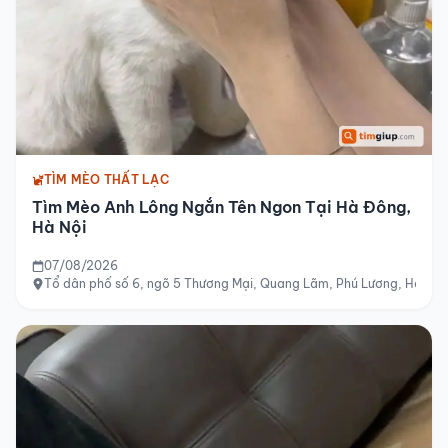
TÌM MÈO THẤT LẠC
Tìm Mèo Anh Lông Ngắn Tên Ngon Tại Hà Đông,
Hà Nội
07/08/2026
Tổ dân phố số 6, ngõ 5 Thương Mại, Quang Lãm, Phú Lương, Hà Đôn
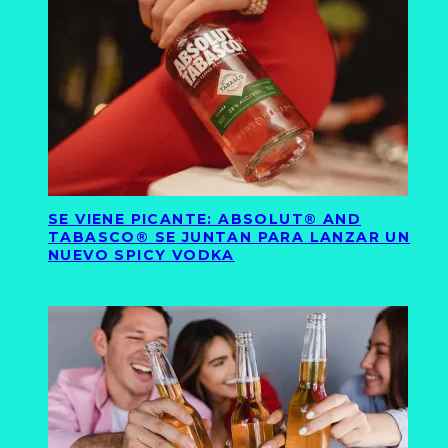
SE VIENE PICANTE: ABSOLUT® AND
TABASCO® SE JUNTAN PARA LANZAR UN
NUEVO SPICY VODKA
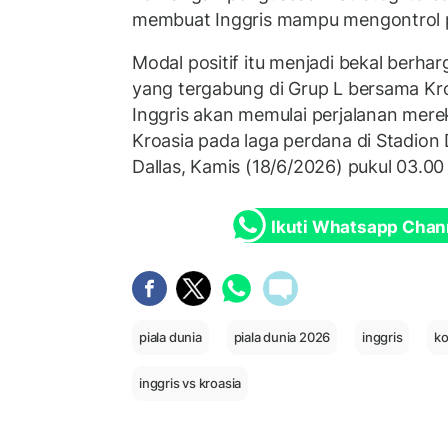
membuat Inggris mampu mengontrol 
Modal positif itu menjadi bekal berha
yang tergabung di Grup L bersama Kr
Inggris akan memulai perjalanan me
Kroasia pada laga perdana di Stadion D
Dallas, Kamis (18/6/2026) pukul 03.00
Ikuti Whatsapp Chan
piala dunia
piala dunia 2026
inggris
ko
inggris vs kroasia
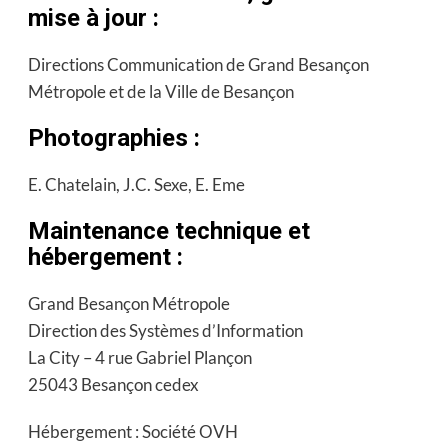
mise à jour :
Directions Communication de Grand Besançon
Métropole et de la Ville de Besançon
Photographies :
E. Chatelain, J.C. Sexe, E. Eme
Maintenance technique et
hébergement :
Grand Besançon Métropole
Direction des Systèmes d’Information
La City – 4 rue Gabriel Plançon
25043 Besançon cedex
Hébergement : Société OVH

--

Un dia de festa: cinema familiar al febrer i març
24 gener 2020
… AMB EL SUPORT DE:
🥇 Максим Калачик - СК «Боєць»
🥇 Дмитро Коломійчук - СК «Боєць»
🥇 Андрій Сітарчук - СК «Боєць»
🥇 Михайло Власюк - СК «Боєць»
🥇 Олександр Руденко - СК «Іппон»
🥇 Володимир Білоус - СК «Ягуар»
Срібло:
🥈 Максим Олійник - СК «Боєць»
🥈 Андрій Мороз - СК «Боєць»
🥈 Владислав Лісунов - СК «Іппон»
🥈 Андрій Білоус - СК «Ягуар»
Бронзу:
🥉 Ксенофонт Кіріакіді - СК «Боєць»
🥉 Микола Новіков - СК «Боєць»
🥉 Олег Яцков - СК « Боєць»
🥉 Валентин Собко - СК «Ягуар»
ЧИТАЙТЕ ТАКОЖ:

---

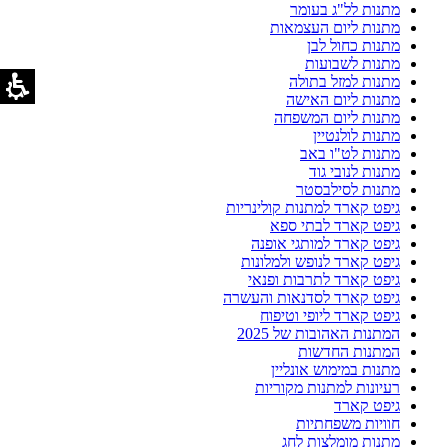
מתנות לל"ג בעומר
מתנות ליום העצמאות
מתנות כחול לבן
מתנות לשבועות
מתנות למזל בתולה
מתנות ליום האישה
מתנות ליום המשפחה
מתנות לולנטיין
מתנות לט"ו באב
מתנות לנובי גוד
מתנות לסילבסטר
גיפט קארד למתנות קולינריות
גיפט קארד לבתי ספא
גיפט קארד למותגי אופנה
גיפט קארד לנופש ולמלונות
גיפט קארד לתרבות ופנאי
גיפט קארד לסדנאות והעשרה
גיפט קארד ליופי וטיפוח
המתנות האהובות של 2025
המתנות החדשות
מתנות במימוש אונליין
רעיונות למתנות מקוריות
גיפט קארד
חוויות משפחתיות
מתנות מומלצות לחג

** Written task **
Which of the lines above mention the word "Білоус"? Pull those lines out.

** Result of the task **
🥇 Володимир Білоус - СК «Ягуар»
🥈 Андрій Білоус - СК «Ягуар»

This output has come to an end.